[Tito] entered a Self-Charging LED Flasher into the Component Abuse Challenge. It’s a simple re-build of a design by the unstoppable [Burkhard Kainka], and while [Tito] doesn’t explain its workings in detail, it’s a clever experiment in minimalism, and a bit of a head-scratcher at the same time.
You press a button and an LED flashes. But there is no battery, so how does it work? Maybe the schematic to the right here will help. Or does it confound? Look at it yourself before reading on and see if you can figure out how it works.
The answer is that when the switch is open the LED functions as a small solar cell, drawing power from ambient light. This power is stored in the capacitors and released when the switch is closed! Pretty nifty.
We thought this circuit looked like fun so we took it over to the bench and put it together on veroboard. It took us a few goes to get it right. We used 100 nF ceramic caps to begin with, but didn’t get good results. So we switched to 1 µF polypropylene film capacitors and when we did that we got the circuit to work. It was possible to charge the circuit sufficiently using a mains powered LED lamp we have in the lab, a minute or so sitting in front of that charged the capacitors sufficiently to generate a flash. If you give this circuit a go yourself we’d love to hear how it went for you in the comments! (Editor’s note: Low leakage current in the capacitors is probably the trick.)
Of course we’ve seen plenty of self-powered circuits here at Hackaday before, such as this self-powered camera and this self-powered paper keyboard.

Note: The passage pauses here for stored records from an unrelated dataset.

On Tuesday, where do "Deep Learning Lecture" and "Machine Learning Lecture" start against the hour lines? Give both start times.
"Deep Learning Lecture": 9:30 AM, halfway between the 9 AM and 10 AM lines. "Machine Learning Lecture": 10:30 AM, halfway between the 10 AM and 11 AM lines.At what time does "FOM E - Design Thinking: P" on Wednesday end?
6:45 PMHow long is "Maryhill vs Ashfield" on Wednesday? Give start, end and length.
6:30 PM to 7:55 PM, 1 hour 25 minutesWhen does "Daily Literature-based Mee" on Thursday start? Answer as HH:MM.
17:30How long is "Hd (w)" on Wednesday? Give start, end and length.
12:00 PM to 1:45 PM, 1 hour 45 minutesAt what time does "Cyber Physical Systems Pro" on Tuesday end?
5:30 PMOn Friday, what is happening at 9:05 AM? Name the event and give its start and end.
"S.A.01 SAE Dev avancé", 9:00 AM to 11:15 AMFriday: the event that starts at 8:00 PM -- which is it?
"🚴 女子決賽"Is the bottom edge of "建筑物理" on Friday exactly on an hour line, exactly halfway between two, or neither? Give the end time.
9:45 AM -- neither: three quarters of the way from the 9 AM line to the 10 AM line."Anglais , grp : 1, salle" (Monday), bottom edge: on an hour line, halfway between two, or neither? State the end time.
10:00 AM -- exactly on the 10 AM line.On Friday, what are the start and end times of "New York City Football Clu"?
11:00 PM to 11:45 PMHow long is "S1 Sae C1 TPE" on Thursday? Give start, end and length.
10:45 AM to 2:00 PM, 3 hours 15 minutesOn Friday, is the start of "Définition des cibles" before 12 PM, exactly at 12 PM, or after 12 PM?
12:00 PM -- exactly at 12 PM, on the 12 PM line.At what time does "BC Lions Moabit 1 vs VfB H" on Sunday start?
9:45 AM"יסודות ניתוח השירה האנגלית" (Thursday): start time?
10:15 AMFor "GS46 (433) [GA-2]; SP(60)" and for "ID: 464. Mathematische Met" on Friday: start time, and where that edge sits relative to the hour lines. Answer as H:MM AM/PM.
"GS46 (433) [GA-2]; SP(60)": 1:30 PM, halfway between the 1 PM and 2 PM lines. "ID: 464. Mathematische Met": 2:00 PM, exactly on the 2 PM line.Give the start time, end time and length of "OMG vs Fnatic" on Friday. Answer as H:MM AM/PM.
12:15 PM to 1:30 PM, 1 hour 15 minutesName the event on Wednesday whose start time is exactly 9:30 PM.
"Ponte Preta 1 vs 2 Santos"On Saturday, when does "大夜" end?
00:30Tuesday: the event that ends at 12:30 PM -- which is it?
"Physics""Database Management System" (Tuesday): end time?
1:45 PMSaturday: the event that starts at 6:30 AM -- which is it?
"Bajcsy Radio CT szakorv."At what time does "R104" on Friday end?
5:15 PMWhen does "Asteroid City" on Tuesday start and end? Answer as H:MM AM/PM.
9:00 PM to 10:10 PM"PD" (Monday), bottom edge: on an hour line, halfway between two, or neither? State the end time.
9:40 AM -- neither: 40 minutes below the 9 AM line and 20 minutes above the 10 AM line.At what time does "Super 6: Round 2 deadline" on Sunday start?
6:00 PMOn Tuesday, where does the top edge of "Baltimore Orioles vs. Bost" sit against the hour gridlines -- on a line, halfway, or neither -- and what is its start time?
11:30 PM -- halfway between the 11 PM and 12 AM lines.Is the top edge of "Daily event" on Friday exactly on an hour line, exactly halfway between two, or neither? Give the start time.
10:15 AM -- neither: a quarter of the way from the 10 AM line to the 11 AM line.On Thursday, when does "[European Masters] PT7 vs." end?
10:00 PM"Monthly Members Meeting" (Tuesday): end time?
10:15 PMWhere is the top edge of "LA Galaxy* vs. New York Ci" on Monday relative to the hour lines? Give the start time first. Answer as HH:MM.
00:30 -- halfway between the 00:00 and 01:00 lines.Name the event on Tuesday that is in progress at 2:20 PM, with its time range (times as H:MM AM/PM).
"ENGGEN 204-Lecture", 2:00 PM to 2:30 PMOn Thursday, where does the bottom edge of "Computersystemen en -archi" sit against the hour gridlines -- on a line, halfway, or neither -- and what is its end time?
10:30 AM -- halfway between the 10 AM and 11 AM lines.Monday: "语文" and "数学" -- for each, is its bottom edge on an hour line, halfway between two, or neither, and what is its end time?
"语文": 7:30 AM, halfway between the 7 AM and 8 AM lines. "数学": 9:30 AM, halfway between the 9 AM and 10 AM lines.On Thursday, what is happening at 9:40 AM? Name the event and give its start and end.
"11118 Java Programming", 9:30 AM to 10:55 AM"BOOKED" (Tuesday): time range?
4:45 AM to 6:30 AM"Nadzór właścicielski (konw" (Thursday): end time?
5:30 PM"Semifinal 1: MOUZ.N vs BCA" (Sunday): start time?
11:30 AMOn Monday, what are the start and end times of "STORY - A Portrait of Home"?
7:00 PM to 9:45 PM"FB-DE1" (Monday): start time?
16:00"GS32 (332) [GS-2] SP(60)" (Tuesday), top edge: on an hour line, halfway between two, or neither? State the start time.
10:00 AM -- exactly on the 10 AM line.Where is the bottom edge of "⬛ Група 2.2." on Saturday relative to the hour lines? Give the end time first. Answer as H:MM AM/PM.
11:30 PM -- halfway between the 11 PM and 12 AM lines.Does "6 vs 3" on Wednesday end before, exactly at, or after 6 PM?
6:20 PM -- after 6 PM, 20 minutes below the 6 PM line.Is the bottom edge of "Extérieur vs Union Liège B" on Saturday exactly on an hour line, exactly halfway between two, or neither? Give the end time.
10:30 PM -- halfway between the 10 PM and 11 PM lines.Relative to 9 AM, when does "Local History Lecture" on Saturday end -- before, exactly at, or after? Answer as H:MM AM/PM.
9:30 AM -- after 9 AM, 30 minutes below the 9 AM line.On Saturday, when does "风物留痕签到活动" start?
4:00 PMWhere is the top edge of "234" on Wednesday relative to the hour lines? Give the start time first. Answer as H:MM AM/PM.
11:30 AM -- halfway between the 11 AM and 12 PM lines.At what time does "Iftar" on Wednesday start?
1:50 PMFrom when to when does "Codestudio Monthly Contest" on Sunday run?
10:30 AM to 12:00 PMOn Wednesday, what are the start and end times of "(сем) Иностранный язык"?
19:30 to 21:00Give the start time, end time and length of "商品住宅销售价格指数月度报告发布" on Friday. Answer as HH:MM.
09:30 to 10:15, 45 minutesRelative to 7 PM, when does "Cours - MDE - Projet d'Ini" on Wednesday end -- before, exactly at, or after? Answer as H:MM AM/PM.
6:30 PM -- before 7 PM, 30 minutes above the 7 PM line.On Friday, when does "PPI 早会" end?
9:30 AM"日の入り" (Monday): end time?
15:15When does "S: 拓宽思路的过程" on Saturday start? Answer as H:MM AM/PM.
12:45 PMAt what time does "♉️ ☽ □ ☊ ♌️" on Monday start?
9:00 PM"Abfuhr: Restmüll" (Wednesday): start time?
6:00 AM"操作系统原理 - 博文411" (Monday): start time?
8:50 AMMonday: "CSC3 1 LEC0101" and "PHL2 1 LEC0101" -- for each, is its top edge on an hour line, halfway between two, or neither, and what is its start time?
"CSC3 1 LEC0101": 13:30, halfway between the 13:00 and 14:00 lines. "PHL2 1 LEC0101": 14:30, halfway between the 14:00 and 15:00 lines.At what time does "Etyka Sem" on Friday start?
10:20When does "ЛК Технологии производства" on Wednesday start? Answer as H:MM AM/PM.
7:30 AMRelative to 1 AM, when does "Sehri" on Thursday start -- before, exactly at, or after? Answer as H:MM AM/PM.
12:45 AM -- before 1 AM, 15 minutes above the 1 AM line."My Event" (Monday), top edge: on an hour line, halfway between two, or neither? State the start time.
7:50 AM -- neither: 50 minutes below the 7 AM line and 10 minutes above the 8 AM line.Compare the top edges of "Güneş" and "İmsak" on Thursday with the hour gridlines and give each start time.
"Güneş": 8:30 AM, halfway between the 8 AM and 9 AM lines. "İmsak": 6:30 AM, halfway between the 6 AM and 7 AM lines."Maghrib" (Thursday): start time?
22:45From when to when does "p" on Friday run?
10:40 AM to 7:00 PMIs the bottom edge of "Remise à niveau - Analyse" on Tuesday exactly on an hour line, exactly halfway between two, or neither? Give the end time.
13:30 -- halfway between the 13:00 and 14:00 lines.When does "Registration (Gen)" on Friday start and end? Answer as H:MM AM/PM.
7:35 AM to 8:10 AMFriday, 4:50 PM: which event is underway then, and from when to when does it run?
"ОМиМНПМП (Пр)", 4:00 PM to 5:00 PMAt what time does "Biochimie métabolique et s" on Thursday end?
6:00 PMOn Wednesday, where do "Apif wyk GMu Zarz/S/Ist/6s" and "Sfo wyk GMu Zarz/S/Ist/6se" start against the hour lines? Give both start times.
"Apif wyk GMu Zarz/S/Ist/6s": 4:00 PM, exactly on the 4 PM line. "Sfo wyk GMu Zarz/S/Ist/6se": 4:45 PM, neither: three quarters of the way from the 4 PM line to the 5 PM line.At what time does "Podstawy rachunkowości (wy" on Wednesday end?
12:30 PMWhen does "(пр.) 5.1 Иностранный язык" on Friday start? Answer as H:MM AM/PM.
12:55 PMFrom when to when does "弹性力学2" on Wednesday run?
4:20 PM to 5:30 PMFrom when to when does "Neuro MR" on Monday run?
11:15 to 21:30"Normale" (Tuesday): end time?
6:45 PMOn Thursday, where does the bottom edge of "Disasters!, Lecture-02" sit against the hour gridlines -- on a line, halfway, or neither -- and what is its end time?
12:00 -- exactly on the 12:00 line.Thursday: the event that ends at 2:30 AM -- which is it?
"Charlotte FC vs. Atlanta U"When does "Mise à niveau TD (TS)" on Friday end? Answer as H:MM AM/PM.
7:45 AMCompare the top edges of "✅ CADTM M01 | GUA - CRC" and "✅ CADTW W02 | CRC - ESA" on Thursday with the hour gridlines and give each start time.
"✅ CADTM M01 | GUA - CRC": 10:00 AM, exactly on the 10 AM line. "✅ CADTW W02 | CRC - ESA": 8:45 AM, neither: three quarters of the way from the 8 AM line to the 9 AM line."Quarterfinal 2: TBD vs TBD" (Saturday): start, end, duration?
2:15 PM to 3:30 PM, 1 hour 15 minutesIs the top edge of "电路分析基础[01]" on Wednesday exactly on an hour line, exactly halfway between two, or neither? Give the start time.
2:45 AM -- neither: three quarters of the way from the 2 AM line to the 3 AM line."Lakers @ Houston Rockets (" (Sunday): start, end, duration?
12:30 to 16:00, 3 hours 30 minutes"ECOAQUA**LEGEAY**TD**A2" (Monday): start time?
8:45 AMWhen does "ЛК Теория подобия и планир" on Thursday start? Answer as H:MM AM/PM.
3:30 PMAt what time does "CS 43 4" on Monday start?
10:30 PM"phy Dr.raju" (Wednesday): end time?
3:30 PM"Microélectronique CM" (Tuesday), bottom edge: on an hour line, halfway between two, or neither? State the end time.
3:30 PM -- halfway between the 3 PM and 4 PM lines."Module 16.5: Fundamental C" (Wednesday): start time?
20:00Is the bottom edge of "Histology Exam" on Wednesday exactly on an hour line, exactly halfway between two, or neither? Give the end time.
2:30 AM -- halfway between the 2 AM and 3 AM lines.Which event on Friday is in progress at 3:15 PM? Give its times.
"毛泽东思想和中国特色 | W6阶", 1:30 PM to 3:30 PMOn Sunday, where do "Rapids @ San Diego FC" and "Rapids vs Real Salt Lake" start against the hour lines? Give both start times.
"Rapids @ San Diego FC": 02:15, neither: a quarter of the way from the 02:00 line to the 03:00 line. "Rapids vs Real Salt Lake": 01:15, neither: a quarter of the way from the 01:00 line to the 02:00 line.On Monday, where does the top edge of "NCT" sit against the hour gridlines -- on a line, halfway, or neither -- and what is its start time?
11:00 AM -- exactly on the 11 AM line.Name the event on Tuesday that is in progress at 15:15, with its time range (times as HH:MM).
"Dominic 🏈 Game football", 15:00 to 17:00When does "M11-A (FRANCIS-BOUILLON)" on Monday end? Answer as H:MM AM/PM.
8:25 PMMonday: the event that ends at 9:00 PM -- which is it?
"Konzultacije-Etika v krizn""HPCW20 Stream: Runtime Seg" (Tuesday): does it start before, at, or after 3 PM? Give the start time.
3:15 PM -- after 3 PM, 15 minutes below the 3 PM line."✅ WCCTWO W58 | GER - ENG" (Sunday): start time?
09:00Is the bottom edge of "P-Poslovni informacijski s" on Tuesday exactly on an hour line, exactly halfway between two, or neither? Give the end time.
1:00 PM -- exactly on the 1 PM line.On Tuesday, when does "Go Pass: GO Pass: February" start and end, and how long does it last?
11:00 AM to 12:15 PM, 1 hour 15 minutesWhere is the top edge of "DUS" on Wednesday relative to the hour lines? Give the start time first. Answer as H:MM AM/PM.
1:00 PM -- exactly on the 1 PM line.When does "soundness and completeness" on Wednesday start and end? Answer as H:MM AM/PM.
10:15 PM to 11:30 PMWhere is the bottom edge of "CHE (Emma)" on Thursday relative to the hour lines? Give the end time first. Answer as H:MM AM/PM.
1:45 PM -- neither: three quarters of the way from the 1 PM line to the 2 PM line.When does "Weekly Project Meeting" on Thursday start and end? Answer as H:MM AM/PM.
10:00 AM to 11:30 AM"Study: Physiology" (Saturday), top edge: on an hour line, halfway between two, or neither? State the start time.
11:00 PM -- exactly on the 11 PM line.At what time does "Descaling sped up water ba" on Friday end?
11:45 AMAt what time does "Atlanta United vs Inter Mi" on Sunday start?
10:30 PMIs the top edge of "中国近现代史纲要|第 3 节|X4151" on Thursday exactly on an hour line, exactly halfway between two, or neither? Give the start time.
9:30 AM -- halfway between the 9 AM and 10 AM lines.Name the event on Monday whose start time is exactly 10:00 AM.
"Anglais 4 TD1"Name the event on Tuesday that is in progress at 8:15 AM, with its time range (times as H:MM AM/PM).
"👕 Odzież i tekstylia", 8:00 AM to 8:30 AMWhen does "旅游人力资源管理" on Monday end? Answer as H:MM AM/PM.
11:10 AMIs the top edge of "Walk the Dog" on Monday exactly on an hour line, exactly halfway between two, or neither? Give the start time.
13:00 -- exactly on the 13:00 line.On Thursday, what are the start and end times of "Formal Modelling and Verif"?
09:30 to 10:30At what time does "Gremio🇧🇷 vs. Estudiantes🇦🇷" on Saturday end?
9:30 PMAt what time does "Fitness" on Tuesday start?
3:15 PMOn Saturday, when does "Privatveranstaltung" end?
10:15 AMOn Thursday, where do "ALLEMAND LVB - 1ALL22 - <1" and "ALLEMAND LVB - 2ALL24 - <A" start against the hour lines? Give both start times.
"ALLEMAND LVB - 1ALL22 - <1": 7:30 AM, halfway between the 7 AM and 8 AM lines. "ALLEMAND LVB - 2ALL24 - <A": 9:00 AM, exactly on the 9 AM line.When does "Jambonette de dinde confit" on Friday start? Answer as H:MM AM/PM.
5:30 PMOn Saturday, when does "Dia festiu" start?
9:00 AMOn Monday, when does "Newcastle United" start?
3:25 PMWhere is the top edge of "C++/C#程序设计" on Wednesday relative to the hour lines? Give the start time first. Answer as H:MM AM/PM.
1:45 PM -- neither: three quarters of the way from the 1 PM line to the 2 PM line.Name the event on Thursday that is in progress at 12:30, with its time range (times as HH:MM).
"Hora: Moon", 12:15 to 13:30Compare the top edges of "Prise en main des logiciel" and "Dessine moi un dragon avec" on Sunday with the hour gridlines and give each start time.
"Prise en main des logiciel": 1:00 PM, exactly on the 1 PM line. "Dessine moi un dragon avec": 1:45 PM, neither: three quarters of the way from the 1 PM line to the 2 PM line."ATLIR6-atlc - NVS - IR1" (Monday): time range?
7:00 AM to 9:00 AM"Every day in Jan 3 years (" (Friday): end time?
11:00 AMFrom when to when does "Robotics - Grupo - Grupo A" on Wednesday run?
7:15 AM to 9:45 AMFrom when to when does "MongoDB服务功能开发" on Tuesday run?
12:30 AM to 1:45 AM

And if you haven’t checked out [B. Kainka]’s website, you’re missing out on enough weekend projects to last you for the rest of your life, if you live that long. (Translated from German here.) Some of his simple, yet brilliant, builds have even graced our pages here: this classic op-amp meower, or this clever radio receiver that uses an LED, biased by the PWM output of an ATtiny13, as a detector. Maybe [Burkhard] himself should enter the contest?
The simple explanation is that the two capacitors are charged in parallel by the LED, then connected in series by the switch, which pushes current through the LED until the capacitors are half-discharged.
This is a simple charge pump that takes the voltage produced by the diode and doubles it for a short flash.
I’m guessing a green LED works best in the same way that plants are green, optimal absorption of light energy or something like that.
The plant appears green because they don’t absorb the green spectrum and reflect it. The green LED works the opposite, it’d absorb the green spectrum.
Theoretically of the visible wavelengths, red LEDs should work best for this. They absorb any light with wavelength shorter than red.
Also don’t red LEDs have a lower forward voltage and use less power?
Yes but that should be counteracted by the fact that they generate less voltage in exitation because of the lower bandgap.